Problem requirements:
Please copy each line in the records below that contains the string "einem".

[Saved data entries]
○ ○ ○ ○ ○

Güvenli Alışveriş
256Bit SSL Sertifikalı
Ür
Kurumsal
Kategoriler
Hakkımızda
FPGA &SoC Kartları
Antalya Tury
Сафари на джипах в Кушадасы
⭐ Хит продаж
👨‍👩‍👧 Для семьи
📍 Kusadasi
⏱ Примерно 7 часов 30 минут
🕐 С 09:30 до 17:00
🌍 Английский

○ ○ ○ ○ ○

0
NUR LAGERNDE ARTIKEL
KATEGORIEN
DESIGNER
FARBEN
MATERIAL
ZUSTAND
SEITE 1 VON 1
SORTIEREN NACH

○ ○ ○ ○ ○

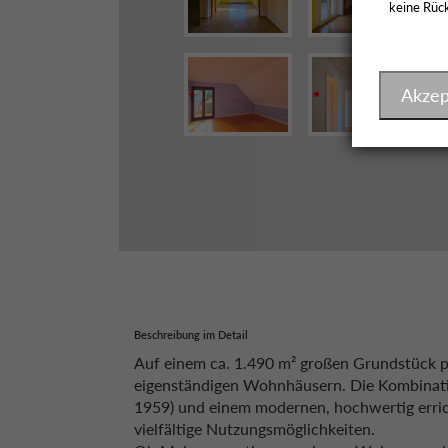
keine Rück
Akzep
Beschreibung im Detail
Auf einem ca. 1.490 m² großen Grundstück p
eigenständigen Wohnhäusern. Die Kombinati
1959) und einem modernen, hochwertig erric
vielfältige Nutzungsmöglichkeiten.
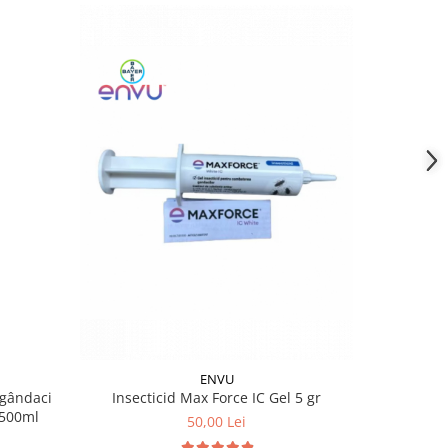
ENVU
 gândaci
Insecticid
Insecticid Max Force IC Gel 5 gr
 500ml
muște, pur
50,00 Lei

○ ○ ○ ○ ○

Expected output:
Auf einem ca. 1.490 m² großen Grundstück p
1959) und einem modernen, hochwertig erric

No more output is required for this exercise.